Teslim olan Ermeniler özellikle “milis” olarak bölgede silahlı çatışmaya girenler ve aileleri için Ermenistan’a geçiş hakkı istemişti. Azerbaycan ise aralarında aranan savaş suçluları olmadığı koşulda buna izin vereceğini açıkladı. Yani bir etnik temizlik değil tam tersine bir af anlaşması söz konusu.
Karşımızda canlı bir örnek var. Türk Ordusu 100 yıl önce de vatan savunması verdi. Ermeni Taşnak Hükümeti teslim oldu. 3 Aralık 1920’de Gümrü Antlaşması imzalandı. Yani savaşan taraflardan, Türkler kazanıp uluslararası ve nizami bir anlaşma ile sınırını teyit ettirdi. Karabağ’da nizami ve hukuki bir taraf olmamasına ve teröristlerle savaşılmasına rağmen, Azerbaycan burada yaşayanları kendi vatandaşı olarak gördüğü için, hiçbir hukuksuzluğa ve mezalime izin vermeden, egemenliğini tesis etti. Yani demek ki Ermeniler kazanamayacakları ve tamamen haksız savaşlara girip, kaybettiklerinde dahi kimse onları katletmiyor. Tüm dünya Ermeni palavralarının ve iftiralarının geçersizliğini canlı yayında izleme şansı elde etti.
3. Azerbaycan 2020’de kurtardığı tüm bölgelerde toplu mezarlıkları açığa çıkardı. Katledilen asker ve sivillerin kimlikleri tespit edildi.
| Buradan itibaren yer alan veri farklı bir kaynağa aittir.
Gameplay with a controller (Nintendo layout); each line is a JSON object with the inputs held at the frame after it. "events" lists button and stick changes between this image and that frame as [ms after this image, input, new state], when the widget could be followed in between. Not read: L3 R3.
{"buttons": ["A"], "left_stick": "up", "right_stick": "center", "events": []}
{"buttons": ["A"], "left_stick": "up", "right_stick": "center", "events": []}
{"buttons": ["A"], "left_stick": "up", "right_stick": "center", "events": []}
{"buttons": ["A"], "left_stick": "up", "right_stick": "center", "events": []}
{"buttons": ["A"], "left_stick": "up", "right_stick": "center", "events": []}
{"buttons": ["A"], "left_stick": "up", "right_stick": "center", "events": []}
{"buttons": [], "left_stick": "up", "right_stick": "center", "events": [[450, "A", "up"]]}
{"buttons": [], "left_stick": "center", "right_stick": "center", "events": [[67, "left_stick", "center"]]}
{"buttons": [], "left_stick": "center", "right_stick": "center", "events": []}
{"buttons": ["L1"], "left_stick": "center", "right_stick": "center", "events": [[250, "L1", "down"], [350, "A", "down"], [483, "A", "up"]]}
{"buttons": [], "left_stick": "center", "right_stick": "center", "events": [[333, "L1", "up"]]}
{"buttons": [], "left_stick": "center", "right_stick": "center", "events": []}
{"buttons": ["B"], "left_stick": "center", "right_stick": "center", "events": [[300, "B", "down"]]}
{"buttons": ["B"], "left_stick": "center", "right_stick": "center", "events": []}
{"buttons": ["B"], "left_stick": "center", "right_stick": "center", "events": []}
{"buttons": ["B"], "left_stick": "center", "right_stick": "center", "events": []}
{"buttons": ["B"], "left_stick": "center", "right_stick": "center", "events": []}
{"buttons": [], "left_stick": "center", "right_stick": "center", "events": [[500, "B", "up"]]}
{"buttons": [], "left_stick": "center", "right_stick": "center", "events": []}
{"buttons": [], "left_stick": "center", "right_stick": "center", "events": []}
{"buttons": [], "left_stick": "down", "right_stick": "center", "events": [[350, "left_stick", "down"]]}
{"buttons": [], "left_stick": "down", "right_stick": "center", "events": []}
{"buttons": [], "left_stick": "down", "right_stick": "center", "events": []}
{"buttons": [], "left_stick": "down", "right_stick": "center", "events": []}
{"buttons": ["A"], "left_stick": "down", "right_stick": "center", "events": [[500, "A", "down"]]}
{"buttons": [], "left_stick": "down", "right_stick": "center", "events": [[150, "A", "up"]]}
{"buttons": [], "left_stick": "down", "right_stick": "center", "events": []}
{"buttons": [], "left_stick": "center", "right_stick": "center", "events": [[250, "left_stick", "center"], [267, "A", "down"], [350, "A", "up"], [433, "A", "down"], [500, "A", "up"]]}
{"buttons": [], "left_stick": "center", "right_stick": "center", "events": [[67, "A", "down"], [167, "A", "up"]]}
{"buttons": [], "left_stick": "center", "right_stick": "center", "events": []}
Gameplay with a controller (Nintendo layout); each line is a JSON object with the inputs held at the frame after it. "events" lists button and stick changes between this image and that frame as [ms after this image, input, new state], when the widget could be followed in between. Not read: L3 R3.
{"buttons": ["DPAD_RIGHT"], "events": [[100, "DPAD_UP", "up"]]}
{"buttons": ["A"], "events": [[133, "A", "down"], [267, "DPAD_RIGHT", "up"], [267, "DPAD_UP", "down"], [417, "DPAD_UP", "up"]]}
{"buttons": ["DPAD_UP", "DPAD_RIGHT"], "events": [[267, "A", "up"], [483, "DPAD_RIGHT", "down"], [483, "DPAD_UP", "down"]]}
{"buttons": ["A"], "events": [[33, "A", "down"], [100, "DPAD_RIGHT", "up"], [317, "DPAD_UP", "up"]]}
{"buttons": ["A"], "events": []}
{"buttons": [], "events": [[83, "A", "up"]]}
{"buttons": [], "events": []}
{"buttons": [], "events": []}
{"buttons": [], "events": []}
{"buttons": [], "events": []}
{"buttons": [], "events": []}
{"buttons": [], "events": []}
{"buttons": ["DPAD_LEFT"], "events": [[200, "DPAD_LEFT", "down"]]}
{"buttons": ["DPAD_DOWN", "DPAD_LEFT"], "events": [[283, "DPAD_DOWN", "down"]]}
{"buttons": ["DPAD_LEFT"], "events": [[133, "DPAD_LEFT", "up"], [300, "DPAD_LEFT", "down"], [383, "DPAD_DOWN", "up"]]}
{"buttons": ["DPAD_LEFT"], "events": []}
Avrupa İnsan Hakları Komisyonu’nun tarafsız gözlemcileri sürece nezaret etti. Dün Azerbaycan Devlet Güvenlik Servisi Başkan Yardımcısı Korgeneral Şerafet Hasanov yaptığı açıklamada kurtarılan bölgelerde 500’e yakın sivil ve askerin yer aldığı bir toplu mezar daha bulunduğunu belirtti. Ermenilerin Azerbaycan Türklerine yönelik soykırımının kanıtları tek tek ortaya çıkarılmaya başlanıyor. Tarih gerçek soykırımcıların kim olduğunu bir kez daha yazıyor. Hep yazacak.
4. Türk kendi gücüne, kendi askerine, kendi iradesine dayanmadan asla haklarını savunamaz. 1991’den beri Azerbaycan Ordusunu, Türk Silahlı Kuvvetleri eğitiyor. Eski Sovyet coğrafyasında ordusu Türk subayları tarafından eğitilen, ülke topraklarında da Rus üssü açılmasına izin vermeyen tek ülke Azerbaycan. İşte bu yüzden Azerbaycan Türk’ü muzaffer oldu. Artık iki tane güçlü Türk Ordusu var. Biri Türkiye’de diğeri Azerbaycan’da! Yaşasın Azerbaycan!
5. Atatürk sabırla ve akılla Hatay’ı vatan topraklarına kattı. Ölmeden önce Musul-Kerkük ve Kıbrıs’ı şahsi mirası olarak yakın çevresine salık verdi ve bir hedef gösterdi. Yıllar boyu bu ülküyü kaybetmeyen Türk ulusu ve ordusu önce Kıbrıs’ı kurtardı. Karabağ’ın kurtarılması ise Kıbrıs’tan sonra en büyük zaferimizdir.
Demek ki Milli Davalar ve Milli Ülküler, hayal değildir. Hamaset değildir. Gerçektir. Sabredeceksin ve 100 yıl bile geçse vatanından, hakkından, ülkünden vazgeçmeyeceksin. Er ya da geç Türk’’ün şanlı bayrağı Türkmeneli’nde, Doğu Türkistan’da ve Kırım’da da dalgalanacaktır.
6. Nasıl bir Avrupa dünyası ve Avrupa Birliği varsa, nasıl İslam dünyasından bahsediliyorsa, nasıl Avrasya nutukları atılıyorsa, nasıl mazlum milletler dünyası varsa; bir Türk Dünyası ve kurulması gereken Türk Birliği de vardır. “Reel politikçiler”, “jeopolitik ahkâmcılar”, “Batıcılar, Doğucular, Avrasyacılar, İslamcılar” artık Türk Birliğini ve Türk jeopolitiği gerçeğini gizleyemezler. 300 milyon nüfuslu Türk gerçekliğini karikatürize edemezler.
7. Son olarak bu zafer sadece Azerbaycan’ın, büyük Türk Ulusunun zaferi değildir. Bütün insanlık âleminin zaferidir. Bütün dünyanın zaferidir. İnsan Hakları Hukukunun zaferidir. Çünkü etnik temizlik ve soykırım ile elde edilen hiçbir kazanım insanlık nezdinde meşru ve kalıcı olamaz. Hiçbir yayılmacı gücün, sömürgecinin, emperyalistin elde ettiği “ganimet” yanına kâr kalmaz. Ne mutlu insanlığa, tüm ezilenlere! Ne mutlu Türk’üm diyene!